Certains métiers sont en tension : les couvreurs, maçons, plombiers, les métiers du génie civil. Ce sont des métiers rudes, mais les rémunérations sont au niveau de la rudesse du métier. D’autres métiers plus techniques comme les projeteurs en isolation n’ont pas de formation organisée et, face à ces emplois, les entreprises sont souvent seules pour recruter, former et faire progresser les salariés.

Les Centres de Formation des Apprentis font un excellent travail, mais l’évolution ne connaît l’apprentissage ne leur est pas favorable, les chiffres de la rentrée 2025 en attestent. Les charges sociales qui pèsent sur les entreprises du bâtiment sont très élevées : si on doit payer un apprenti au tarif d’un salarié "normal" sans pouvoir le faire travailler plus de 35 h quand nos équipes travaillent parfois 39h, tout cela créée une complexité qui n’est pas de nature à favoriser le recrutement. Or, les métiers du bâtiment sont principalement alimentés par les formations par apprentissage.

Les principales villes (Évreux, Vernon), ont-elles une attractivité suffisante pour développer les entreprises ?

L’Eure se distingue par son étendue et sa diversité, mais aussi par une situation géographique qui le place entre deux réalités économiques contrastées.

D’un côté, il subit l’influence du bassin parisien. Avec des entreprises, souvent employeuses d’une main-d’œuvre étrangère, qui ont longtemps été mobilisées par les chantiers du Grand Paris. Aujourd’hui, elles se tournent vers l’Eure, où elles pratiquent des tarifs agressifs, proches du dumping social, pour maintenir leur activité.

De l’autre, à l’Ouest du département, les entreprises sont déjà bien positionnées sur un secteur de la construction plus haut de gamme avec un panier moyen de travaux plus élevé. Les entreprises euroises se retrouvent coincées dans cet étau.

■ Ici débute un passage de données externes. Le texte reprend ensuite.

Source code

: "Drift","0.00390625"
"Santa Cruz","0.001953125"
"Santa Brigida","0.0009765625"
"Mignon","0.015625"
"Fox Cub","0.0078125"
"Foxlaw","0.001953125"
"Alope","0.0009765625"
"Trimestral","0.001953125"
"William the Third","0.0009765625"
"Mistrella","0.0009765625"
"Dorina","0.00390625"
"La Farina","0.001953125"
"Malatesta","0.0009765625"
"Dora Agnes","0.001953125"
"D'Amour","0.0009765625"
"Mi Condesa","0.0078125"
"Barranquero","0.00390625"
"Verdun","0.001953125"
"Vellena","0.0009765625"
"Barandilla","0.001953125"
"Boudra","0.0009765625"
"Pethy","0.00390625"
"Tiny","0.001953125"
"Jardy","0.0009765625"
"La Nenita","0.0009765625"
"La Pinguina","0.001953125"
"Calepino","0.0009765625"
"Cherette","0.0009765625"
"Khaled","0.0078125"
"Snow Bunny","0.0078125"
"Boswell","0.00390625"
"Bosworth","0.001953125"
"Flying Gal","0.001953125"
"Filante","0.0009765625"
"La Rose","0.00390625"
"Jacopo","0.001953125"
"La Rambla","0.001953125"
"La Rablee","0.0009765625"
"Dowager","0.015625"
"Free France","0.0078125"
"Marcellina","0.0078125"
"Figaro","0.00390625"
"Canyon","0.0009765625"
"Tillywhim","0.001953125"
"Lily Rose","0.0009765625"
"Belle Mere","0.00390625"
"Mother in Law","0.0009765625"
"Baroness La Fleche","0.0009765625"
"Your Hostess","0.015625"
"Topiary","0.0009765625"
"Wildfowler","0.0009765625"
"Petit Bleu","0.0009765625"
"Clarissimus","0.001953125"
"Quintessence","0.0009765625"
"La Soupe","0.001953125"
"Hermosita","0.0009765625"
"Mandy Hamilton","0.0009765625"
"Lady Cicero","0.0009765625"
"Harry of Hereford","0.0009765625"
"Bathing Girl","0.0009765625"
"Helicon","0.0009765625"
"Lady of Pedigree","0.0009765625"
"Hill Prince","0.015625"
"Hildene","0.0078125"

"L’Eure est une sorte d’indicateur au sein de la région normande : lorsque la construction se porte mal, ça se voit d’abord dans l’Eure et, ensuite, ça se généralise"

On ajoute à cette position géographique un contexte économique particulièrement défavorable depuis deux ans, pour lequel on a enregistré un accroissement des défaillances des entreprises du bâtiment. C’est une sorte d’indicateur au sein de la région normande : lorsque la construction se porte mal, ça se voit d’abord dans l’Eure et, ensuite, ça se généralise.

Quels marchés ont le plus souffert pour vos entreprises ?

L’Eure est un département assez rural, où le segment de la construction de maisons individuelles a perdu 60 % d’activité en deux ans, entraînant la disparition de nombreux sous-traitants. La hausse des taux d’intérêt, la hausse des coûts de la construction induits par la mise en place d’une réglementation environnementale obligeant l’emploi de matériaux performants, l’objectif ZAN (Zéro Artificialisation Nette de la Loi "climat et résilience" de 2021 NDLR) qui n’a pas favorisé de projets et l’inflation généralisée répercutée sur les prix de fabricants de matériaux malgré la baisse d’activité y ont contribué. Sans oublier les particuliers qui n’ont pas pu financer des projets qui ont augmenté 20 % avec une capacité d’emprunt réduite de 20 %. Or, si l’accession à la propriété est impossible dès les primo-accédants, c’est toute la chaîne de construction qui se brise derrière.

"Les entreprises qui tiennent aujourd’hui sont celles qui travaillent bien, ont rogné sur leurs marges, donc qui n’investissent pas et qui n’embauchent pas ou peu."

Ces acteurs de la construction de maisons individuelles se sont alors reportés vers la rénovation, censée les absorber. Mais ce marché, essentiellement porté par le subventionnement au moyen de dispositifs comme "Ma prime Rénov", a connu de tels atermoiements que son activité n’a connu qu’une progression de 1 % en 2025.

Les entreprises qui tiennent aujourd’hui sont celles qui travaillent bien, ont rogné sur leurs marges, donc qui n’investissent pas et qui n’embauchent pas ou peu. Beaucoup jettent l’éponge en ce début de 2026, par découragement et manque d’accompagnement des banques.